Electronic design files
........

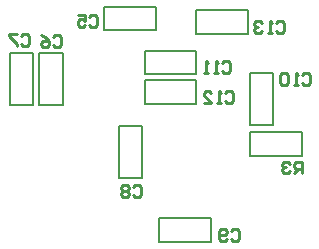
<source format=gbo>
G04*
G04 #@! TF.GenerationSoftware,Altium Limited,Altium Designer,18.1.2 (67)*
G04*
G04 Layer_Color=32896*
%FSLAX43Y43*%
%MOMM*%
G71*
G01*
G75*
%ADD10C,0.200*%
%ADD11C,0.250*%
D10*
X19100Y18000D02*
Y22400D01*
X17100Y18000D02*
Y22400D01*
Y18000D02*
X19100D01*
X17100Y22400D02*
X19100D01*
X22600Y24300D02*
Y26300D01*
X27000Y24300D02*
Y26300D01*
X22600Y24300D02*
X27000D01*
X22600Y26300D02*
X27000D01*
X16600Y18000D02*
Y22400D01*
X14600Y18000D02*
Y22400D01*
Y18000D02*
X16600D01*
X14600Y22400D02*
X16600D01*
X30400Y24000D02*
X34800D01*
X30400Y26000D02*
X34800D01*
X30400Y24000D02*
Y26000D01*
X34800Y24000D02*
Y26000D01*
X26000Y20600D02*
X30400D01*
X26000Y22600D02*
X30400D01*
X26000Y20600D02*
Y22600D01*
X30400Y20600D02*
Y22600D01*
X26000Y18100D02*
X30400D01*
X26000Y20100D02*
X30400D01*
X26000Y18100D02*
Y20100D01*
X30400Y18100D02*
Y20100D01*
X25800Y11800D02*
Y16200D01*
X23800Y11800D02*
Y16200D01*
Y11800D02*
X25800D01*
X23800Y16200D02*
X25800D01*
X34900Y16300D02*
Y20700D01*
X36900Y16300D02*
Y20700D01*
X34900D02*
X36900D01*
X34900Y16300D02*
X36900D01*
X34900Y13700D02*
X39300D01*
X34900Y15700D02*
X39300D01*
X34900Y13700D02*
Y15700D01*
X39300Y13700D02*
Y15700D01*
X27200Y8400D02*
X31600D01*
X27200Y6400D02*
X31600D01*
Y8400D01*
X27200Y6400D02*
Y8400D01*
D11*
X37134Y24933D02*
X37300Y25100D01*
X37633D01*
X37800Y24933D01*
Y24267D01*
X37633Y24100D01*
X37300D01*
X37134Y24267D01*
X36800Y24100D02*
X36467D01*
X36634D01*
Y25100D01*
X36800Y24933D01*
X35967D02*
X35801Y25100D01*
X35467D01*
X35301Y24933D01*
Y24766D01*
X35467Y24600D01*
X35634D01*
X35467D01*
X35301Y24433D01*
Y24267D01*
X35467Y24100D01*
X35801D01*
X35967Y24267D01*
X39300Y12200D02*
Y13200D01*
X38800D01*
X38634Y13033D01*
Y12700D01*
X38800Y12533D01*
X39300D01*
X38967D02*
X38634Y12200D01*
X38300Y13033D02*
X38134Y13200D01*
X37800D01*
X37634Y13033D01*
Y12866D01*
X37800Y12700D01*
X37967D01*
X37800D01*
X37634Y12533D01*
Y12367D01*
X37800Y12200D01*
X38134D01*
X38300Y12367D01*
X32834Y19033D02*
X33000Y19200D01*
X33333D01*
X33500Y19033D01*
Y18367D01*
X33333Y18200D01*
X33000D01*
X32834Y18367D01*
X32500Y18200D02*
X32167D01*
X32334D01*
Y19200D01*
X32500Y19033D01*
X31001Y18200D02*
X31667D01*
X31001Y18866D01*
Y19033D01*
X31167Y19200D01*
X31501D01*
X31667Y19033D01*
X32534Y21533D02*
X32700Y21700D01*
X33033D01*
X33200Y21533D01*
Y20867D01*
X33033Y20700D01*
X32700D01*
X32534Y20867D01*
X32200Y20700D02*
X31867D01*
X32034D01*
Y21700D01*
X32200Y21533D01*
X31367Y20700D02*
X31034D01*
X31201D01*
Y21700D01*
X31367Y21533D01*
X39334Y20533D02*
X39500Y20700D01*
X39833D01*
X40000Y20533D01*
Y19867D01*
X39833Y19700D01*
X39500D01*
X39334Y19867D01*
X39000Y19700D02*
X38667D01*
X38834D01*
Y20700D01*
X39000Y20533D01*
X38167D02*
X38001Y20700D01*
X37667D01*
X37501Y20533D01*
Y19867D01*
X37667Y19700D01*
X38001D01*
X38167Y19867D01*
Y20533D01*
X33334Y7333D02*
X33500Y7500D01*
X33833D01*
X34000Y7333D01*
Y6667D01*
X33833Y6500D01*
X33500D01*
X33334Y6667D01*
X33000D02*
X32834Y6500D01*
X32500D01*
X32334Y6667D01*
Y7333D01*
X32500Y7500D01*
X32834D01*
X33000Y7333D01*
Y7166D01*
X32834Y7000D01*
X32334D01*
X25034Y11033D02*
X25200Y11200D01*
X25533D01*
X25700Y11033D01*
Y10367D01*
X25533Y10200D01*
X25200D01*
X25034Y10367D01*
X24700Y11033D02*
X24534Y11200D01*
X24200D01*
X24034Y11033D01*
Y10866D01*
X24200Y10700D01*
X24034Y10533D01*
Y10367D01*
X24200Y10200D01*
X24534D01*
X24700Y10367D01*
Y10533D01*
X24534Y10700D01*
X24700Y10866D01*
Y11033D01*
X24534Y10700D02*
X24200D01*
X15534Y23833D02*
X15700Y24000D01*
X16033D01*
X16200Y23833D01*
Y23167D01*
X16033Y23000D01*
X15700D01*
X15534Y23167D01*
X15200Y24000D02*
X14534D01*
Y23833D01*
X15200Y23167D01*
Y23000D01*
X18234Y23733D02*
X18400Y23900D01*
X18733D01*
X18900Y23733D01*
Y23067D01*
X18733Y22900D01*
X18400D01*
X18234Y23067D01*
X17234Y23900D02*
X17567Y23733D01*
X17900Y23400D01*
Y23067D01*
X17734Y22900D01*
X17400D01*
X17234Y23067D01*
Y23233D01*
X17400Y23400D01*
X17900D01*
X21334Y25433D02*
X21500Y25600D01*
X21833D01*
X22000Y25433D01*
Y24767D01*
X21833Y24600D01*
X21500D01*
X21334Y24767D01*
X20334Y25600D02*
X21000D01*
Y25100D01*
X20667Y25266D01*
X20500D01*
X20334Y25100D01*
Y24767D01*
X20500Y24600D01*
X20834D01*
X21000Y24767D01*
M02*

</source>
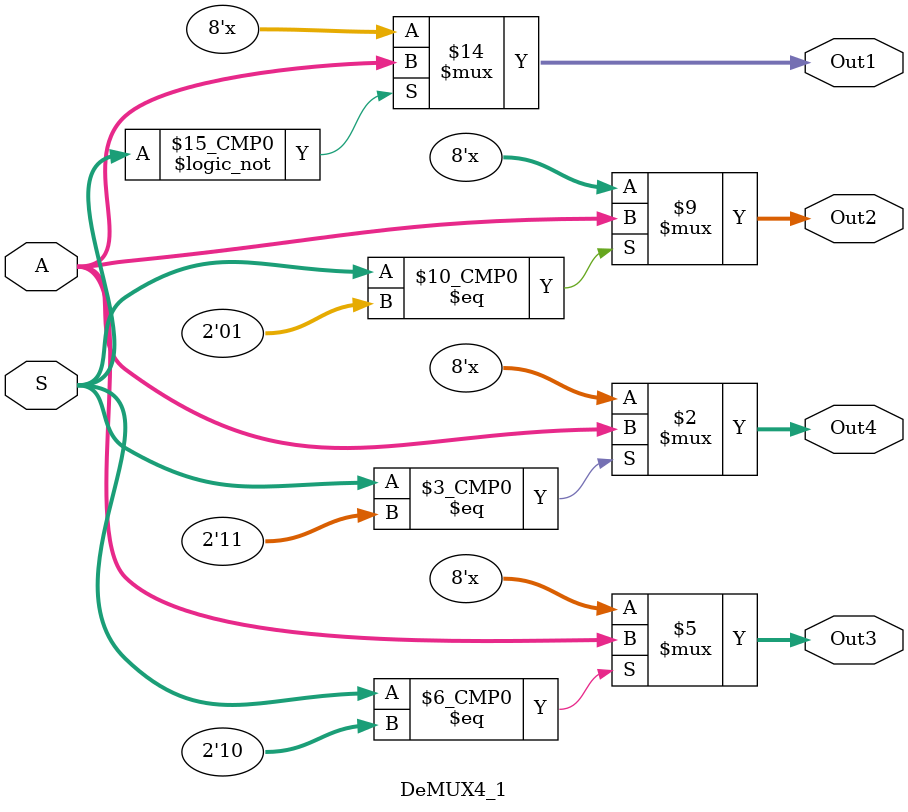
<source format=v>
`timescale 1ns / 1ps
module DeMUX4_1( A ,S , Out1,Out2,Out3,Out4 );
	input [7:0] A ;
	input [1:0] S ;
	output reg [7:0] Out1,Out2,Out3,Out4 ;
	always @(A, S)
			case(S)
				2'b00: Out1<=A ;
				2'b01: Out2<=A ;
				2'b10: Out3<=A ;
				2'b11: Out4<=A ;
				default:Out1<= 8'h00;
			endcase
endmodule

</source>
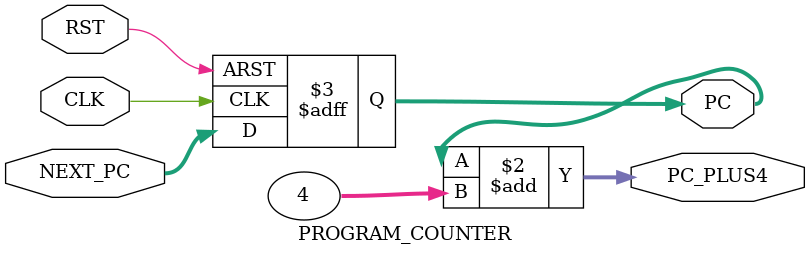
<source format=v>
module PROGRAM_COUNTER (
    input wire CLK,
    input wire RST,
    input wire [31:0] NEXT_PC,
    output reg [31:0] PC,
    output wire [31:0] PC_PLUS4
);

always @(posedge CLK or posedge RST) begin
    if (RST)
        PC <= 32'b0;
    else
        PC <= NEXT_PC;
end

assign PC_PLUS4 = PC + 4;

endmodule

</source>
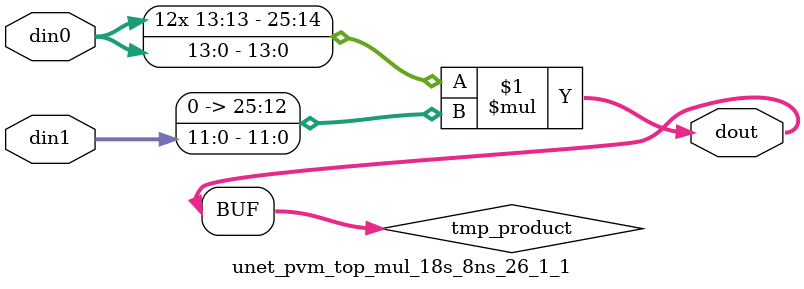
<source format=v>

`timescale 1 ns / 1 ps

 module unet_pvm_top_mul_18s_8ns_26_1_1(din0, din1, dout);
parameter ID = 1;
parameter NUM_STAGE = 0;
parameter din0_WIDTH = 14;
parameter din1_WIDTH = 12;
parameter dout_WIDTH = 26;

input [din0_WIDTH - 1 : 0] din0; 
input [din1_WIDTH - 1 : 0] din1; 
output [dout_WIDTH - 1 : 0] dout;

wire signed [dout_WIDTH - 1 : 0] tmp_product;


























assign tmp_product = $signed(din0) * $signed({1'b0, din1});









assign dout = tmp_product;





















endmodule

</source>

........

*WHAT YOU WILL DO*
Quote all the lines above exactly as given. Do not include the pictures.

*EXERCISE OUTPUT*
<source format=gbo>
G04*
G04 #@! TF.GenerationSoftware,Altium Limited,Altium Designer,18.1.2 (67)*
G04*
G04 Layer_Color=32896*
%FSLAX43Y43*%
%MOMM*%
G71*
G01*
G75*
%ADD10C,0.200*%
%ADD11C,0.250*%
D10*
X19100Y18000D02*
Y22400D01*
X17100Y18000D02*
Y22400D01*
Y18000D02*
X19100D01*
X17100Y22400D02*
X19100D01*
X22600Y24300D02*
Y26300D01*
X27000Y24300D02*
Y26300D01*
X22600Y24300D02*
X27000D01*
X22600Y26300D02*
X27000D01*
X16600Y18000D02*
Y22400D01*
X14600Y18000D02*
Y22400D01*
Y18000D02*
X16600D01*
X14600Y22400D02*
X16600D01*
X30400Y24000D02*
X34800D01*
X30400Y26000D02*
X34800D01*
X30400Y24000D02*
Y26000D01*
X34800Y24000D02*
Y26000D01*
X26000Y20600D02*
X30400D01*
X26000Y22600D02*
X30400D01*
X26000Y20600D02*
Y22600D01*
X30400Y20600D02*
Y22600D01*
X26000Y18100D02*
X30400D01*
X26000Y20100D02*
X30400D01*
X26000Y18100D02*
Y20100D01*
X30400Y18100D02*
Y20100D01*
X25800Y11800D02*
Y16200D01*
X23800Y11800D02*
Y16200D01*
Y11800D02*
X25800D01*
X23800Y16200D02*
X25800D01*
X34900Y16300D02*
Y20700D01*
X36900Y16300D02*
Y20700D01*
X34900D02*
X36900D01*
X34900Y16300D02*
X36900D01*
X34900Y13700D02*
X39300D01*
X34900Y15700D02*
X39300D01*
X34900Y13700D02*
Y15700D01*
X39300Y13700D02*
Y15700D01*
X27200Y8400D02*
X31600D01*
X27200Y6400D02*
X31600D01*
Y8400D01*
X27200Y6400D02*
Y8400D01*
D11*
X37134Y24933D02*
X37300Y25100D01*
X37633D01*
X37800Y24933D01*
Y24267D01*
X37633Y24100D01*
X37300D01*
X37134Y24267D01*
X36800Y24100D02*
X36467D01*
X36634D01*
Y25100D01*
X36800Y24933D01*
X35967D02*
X35801Y25100D01*
X35467D01*
X35301Y24933D01*
Y24766D01*
X35467Y24600D01*
X35634D01*
X35467D01*
X35301Y24433D01*
Y24267D01*
X35467Y24100D01*
X35801D01*
X35967Y24267D01*
X39300Y12200D02*
Y13200D01*
X38800D01*
X38634Y13033D01*
Y12700D01*
X38800Y12533D01*
X39300D01*
X38967D02*
X38634Y12200D01*
X38300Y13033D02*
X38134Y13200D01*
X37800D01*
X37634Y13033D01*
Y12866D01*
X37800Y12700D01*
X37967D01*
X37800D01*
X37634Y12533D01*
Y12367D01*
X37800Y12200D01*
X38134D01*
X38300Y12367D01*
X32834Y19033D02*
X33000Y19200D01*
X33333D01*
X33500Y19033D01*
Y18367D01*
X33333Y18200D01*
X33000D01*
X32834Y18367D01*
X32500Y18200D02*
X32167D01*
X32334D01*
Y19200D01*
X32500Y19033D01*
X31001Y18200D02*
X31667D01*
X31001Y18866D01*
Y19033D01*
X31167Y19200D01*
X31501D01*
X31667Y19033D01*
X32534Y21533D02*
X32700Y21700D01*
X33033D01*
X33200Y21533D01*
Y20867D01*
X33033Y20700D01*
X32700D01*
X32534Y20867D01*
X32200Y20700D02*
X31867D01*
X32034D01*
Y21700D01*
X32200Y21533D01*
X31367Y20700D02*
X31034D01*
X31201D01*
Y21700D01*
X31367Y21533D01*
X39334Y20533D02*
X39500Y20700D01*
X39833D01*
X40000Y20533D01*
Y19867D01*
X39833Y19700D01*
X39500D01*
X39334Y19867D01*
X39000Y19700D02*
X38667D01*
X38834D01*
Y20700D01*
X39000Y20533D01*
X38167D02*
X38001Y20700D01*
X37667D01*
X37501Y20533D01*
Y19867D01*
X37667Y19700D01*
X38001D01*
X38167Y19867D01*
Y20533D01*
X33334Y7333D02*
X33500Y7500D01*
X33833D01*
X34000Y7333D01*
Y6667D01*
X33833Y6500D01*
X33500D01*
X33334Y6667D01*
X33000D02*
X32834Y6500D01*
X32500D01*
X32334Y6667D01*
Y7333D01*
X32500Y7500D01*
X32834D01*
X33000Y7333D01*
Y7166D01*
X32834Y7000D01*
X32334D01*
X25034Y11033D02*
X25200Y11200D01*
X25533D01*
X25700Y11033D01*
Y10367D01*
X25533Y10200D01*
X25200D01*
X25034Y10367D01*
X24700Y11033D02*
X24534Y11200D01*
X24200D01*
X24034Y11033D01*
Y10866D01*
X24200Y10700D01*
X24034Y10533D01*
Y10367D01*
X24200Y10200D01*
X24534D01*
X24700Y10367D01*
Y10533D01*
X24534Y10700D01*
X24700Y10866D01*
Y11033D01*
X24534Y10700D02*
X24200D01*
X15534Y23833D02*
X15700Y24000D01*
X16033D01*
X16200Y23833D01*
Y23167D01*
X16033Y23000D01*
X15700D01*
X15534Y23167D01*
X15200Y24000D02*
X14534D01*
Y23833D01*
X15200Y23167D01*
Y23000D01*
X18234Y23733D02*
X18400Y23900D01*
X18733D01*
X18900Y23733D01*
Y23067D01*
X18733Y22900D01*
X18400D01*
X18234Y23067D01*
X17234Y23900D02*
X17567Y23733D01*
X17900Y23400D01*
Y23067D01*
X17734Y22900D01*
X17400D01*
X17234Y23067D01*
Y23233D01*
X17400Y23400D01*
X17900D01*
X21334Y25433D02*
X21500Y25600D01*
X21833D01*
X22000Y25433D01*
Y24767D01*
X21833Y24600D01*
X21500D01*
X21334Y24767D01*
X20334Y25600D02*
X21000D01*
Y25100D01*
X20667Y25266D01*
X20500D01*
X20334Y25100D01*
Y24767D01*
X20500Y24600D01*
X20834D01*
X21000Y24767D01*
M02*

</source>
<source format=v>
`timescale 1ns / 1ps
module DeMUX4_1( A ,S , Out1,Out2,Out3,Out4 );
	input [7:0] A ;
	input [1:0] S ;
	output reg [7:0] Out1,Out2,Out3,Out4 ;
	always @(A, S)
			case(S)
				2'b00: Out1<=A ;
				2'b01: Out2<=A ;
				2'b10: Out3<=A ;
				2'b11: Out4<=A ;
				default:Out1<= 8'h00;
			endcase
endmodule

</source>
<source format=v>
module PROGRAM_COUNTER (
    input wire CLK,
    input wire RST,
    input wire [31:0] NEXT_PC,
    output reg [31:0] PC,
    output wire [31:0] PC_PLUS4
);

always @(posedge CLK or posedge RST) begin
    if (RST)
        PC <= 32'b0;
    else
        PC <= NEXT_PC;
end

assign PC_PLUS4 = PC + 4;

endmodule

</source>
<source format=v>

`timescale 1 ns / 1 ps

 module unet_pvm_top_mul_18s_8ns_26_1_1(din0, din1, dout);
parameter ID = 1;
parameter NUM_STAGE = 0;
parameter din0_WIDTH = 14;
parameter din1_WIDTH = 12;
parameter dout_WIDTH = 26;

input [din0_WIDTH - 1 : 0] din0; 
input [din1_WIDTH - 1 : 0] din1; 
output [dout_WIDTH - 1 : 0] dout;

wire signed [dout_WIDTH - 1 : 0] tmp_product;


























assign tmp_product = $signed(din0) * $signed({1'b0, din1});









assign dout = tmp_product;





















endmodule

</source>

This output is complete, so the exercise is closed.